PROBLEM SET
1. Reproduce the portion of the court opinion that begins at the words "Plaintiff does nothing" and stops after the words "motion will be denied without prejudice.".
2. Condense the paragraph of the court opinion that starts with "While Plaintiff seeks default judgment" into a shorter version that keeps its main facts.

Plaintiff does nothing to address the ascertainability requirement, as his brief is devoid of any mention of the subject. Although the Court can judge for itself whether Plaintiff's proposed classes are defined with reference to objective criteria, Plaintiff has not carried his burden to show that there is an administratively feasible mechanism for identifying class members. Because Plaintiff has left the Court in the dark on ascertainability, and because ascertainability is "an essential prerequisite of a class action," the Court cannot certify either of Plaintiff's proposed classes at this time. Marcus, 687 F.3d at 592. As such, Plaintiff's motion will be denied without prejudice.

B. Default Judgment

While Plaintiff seeks default judgment against Defendant on the class claims, entering default judgment against Defendant would preclude Plaintiff from certifying his proposed classes. See Am. Pipe & Const. Co. v. Utah, 414 U.S. 538, 547-48 (1974) (explaining that it is unfair to allow putative class members to join action after entry of judgment in favor of the named plaintiff, as only the named plaintiff would have been bound by judgment for the defendant). As the Court presumes that Plaintiff would like to seek class certification again, Plaintiff's Motion for default judgment will be denied without prejudice. See Abarca v. KC Consulting Grp., Inc., No. 16-213, 2018 WL 2215516, at *8 (D.N.J. May 14, 2018) (denying motion for default judgment where plaintiffs' intentions regarding class certification were unclear). If Plaintiff would prefer to abandon the class claims and seek default judgment only for himself, he may do so by an appropriate motion.

Images with keypoint coordinates:
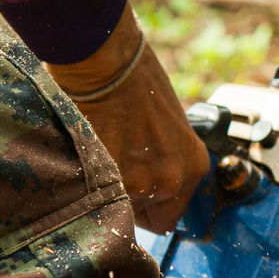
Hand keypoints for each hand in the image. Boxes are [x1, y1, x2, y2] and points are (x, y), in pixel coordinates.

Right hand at [46, 3, 208, 233]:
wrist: (108, 60)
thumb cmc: (134, 81)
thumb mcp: (167, 128)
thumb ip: (163, 162)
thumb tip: (146, 187)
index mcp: (193, 166)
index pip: (168, 216)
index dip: (146, 206)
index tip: (131, 187)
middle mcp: (174, 180)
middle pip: (143, 217)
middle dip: (124, 199)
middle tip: (111, 163)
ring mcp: (144, 184)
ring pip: (117, 209)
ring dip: (103, 190)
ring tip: (99, 152)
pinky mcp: (114, 181)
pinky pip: (95, 199)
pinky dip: (85, 184)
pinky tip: (86, 153)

TASK SOLUTIONS
1.
Plaintiff does nothing to address the ascertainability requirement, as his brief is devoid of any mention of the subject. Although the Court can judge for itself whether Plaintiff's proposed classes are defined with reference to objective criteria, Plaintiff has not carried his burden to show that there is an administratively feasible mechanism for identifying class members. Because Plaintiff has left the Court in the dark on ascertainability, and because ascertainability is "an essential prerequisite of a class action," the Court cannot certify either of Plaintiff's proposed classes at this time. Marcus, 687 F.3d at 592. As such, Plaintiff's motion will be denied without prejudice.

2. Entering default judgment against Defendant on the class claims would prevent Plaintiff from certifying his proposed classes (Am. Pipe & Const. Co. v. Utah). The Court presumes Plaintiff wants to seek class certification again, so it denies his motion for default judgment without prejudice (Abarca v. KC Consulting Grp., Inc.). If Plaintiff drops the class claims, he may file an appropriate motion for default judgment for himself alone.